State-space explosion. The update sweeps cost O(|S|^2 * |A|) per iteration. A gridworld with 10x10 cells is trivial. An Atari game has roughly 10^{70} possible screen states. Even tabular Q-learning with experience replay (DQN, arXiv:1312.5602) sidesteps this by approximating V via a neural network - but then the contraction guarantee is gone.
Synchronous sweeps are wasteful. Updating every state equally ignores the fact that most states are rarely visited or irrelevant to the current policy. Asynchronous DP (in-place updates, prioritised sweeping) can focus computation on high-error states, but adds implementation complexity.
Continuous state/action spaces.
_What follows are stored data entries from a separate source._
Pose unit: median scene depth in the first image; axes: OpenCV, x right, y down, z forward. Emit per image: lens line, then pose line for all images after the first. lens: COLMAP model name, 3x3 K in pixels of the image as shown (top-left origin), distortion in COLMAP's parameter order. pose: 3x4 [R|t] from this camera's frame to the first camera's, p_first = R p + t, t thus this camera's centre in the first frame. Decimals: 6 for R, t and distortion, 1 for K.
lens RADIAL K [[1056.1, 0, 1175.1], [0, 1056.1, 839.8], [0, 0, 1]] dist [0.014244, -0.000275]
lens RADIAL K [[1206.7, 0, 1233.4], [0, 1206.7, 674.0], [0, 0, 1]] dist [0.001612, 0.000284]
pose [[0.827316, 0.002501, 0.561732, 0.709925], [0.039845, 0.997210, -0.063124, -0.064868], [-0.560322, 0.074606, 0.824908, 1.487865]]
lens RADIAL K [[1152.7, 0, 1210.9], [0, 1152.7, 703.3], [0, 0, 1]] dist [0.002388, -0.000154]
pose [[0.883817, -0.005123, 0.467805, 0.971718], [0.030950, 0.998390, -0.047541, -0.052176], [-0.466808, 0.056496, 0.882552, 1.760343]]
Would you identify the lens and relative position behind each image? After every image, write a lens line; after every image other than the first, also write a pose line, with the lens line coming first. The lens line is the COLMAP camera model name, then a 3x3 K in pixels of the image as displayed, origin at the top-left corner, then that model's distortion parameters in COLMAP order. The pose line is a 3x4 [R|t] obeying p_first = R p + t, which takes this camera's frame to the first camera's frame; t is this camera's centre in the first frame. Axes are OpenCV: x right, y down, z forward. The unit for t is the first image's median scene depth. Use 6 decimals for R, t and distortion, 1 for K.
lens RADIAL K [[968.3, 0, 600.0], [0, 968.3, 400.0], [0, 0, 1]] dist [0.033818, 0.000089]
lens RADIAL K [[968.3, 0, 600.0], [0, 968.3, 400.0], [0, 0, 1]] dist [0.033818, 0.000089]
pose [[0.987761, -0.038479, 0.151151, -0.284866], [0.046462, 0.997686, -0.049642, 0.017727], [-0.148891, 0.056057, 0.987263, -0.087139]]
Exact DP cannot represent a continuous value function in a table. You need function approximation, and the moment you introduce it, convergence can break - fitted value iteration is known to diverge in pathological cases even with linear function approximators.
Optimality is policy-optimal, not globally optimal. DP finds the optimal policy for the given reward function and transition model. If either is misspecified (which they always are, to some degree), the resulting policy optimises a proxy, not the real objective.
Further Reading
- Sutton, R. S. & Barto, A. G. (2018). Reinforcement Learning: An Introduction, 2nd ed., Chapters 4 (Dynamic Programming) and 3 (Finite MDPs). Available at the authors' site; the MIT Press edition is the definitive reference.
- David Silver's UCL RL Course - Lecture 3: Planning by Dynamic Programming - concise derivations of policy and value iteration with worked grid-world examples.
- OpenAI Spinning Up: Key Concepts in RL - accessible walkthrough of MDPs, value functions, and the Bellman equations before moving to model-free methods.
- Mnih, V. et al. (2013). Playing Atari with Deep Reinforcement Learning. arXiv:1312.5602 - the paper that showed how to scale Q-learning (a model-free DP descendant) to high-dimensional state spaces using neural function approximation.